The wind blew at his back as he made his way through the trees; it blew cold, offering no comfort. George moved as swiftly as he could, and soon entered the area where the main body of Rasferret’s army was preparing for a pre-dawn march up The Hill. George passed the demon-adorned tombstone of Harold Lazarus without noticing it.
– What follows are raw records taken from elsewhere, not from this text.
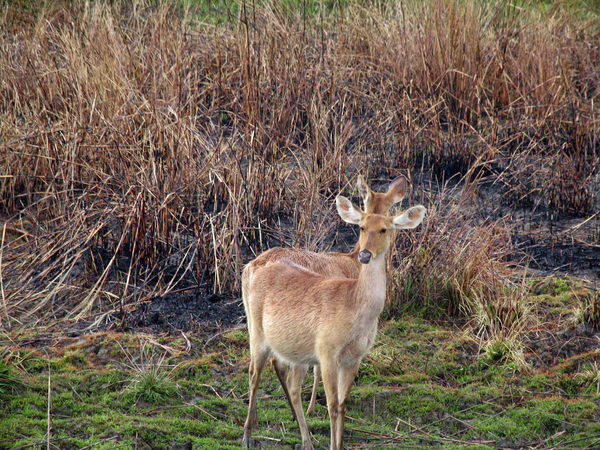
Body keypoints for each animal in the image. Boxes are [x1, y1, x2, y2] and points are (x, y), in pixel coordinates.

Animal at [240, 192, 426, 448]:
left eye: (384, 229)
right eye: (362, 226)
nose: (365, 254)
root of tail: (250, 267)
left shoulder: (355, 357)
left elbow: (343, 404)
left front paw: (339, 443)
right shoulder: (327, 350)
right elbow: (332, 405)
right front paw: (330, 441)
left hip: (295, 348)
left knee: (292, 386)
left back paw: (304, 438)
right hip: (256, 330)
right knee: (253, 373)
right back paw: (248, 435)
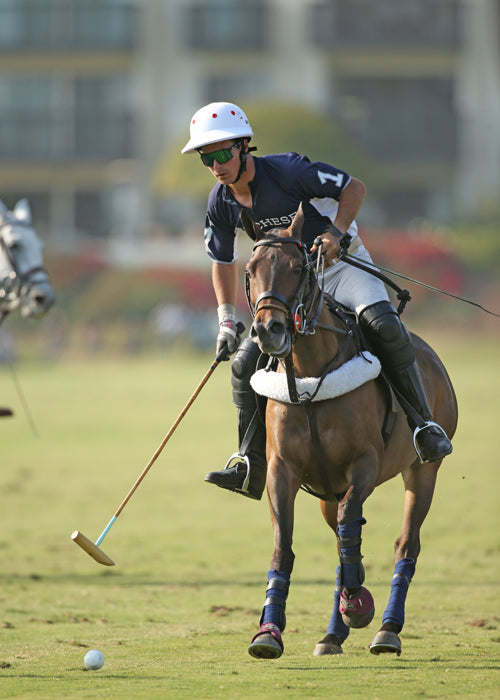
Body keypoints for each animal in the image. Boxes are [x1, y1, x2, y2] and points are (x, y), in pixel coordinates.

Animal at [240, 207, 458, 659]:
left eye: (297, 267)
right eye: (250, 271)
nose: (268, 330)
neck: (309, 376)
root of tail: (430, 354)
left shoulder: (365, 465)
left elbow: (350, 531)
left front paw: (359, 603)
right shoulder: (282, 470)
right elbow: (285, 543)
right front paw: (268, 632)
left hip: (422, 471)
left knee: (404, 543)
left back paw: (387, 629)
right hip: (329, 490)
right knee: (344, 537)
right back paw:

The marble gargoyle crouched atop the stone watched him pass; so did the company of Rats clustered at its base. As the storyteller topped another rise, a cordon began to close behind him.
He stood at the crest of a burial mound, the bones of Ithaca war dead beneath his feet. Moonlight cast a circle around him, ringed the mound with shadow. From these shadows came the first sound, a rustling of rotten leaves like the approach of small animals. The second sound was harder to identify, a faint twanging.
He was on his way down the far side of the mound when the first tiny crossbow bolt struck him. George felt a sharp sting in his ankle and reached down to pluck a sharp sliver of bone from his pants cuff. More missiles flew, some bone, some metal. George jerked around as pain flared in his calves; his feet tangled and he fell, landing in a shallow gully.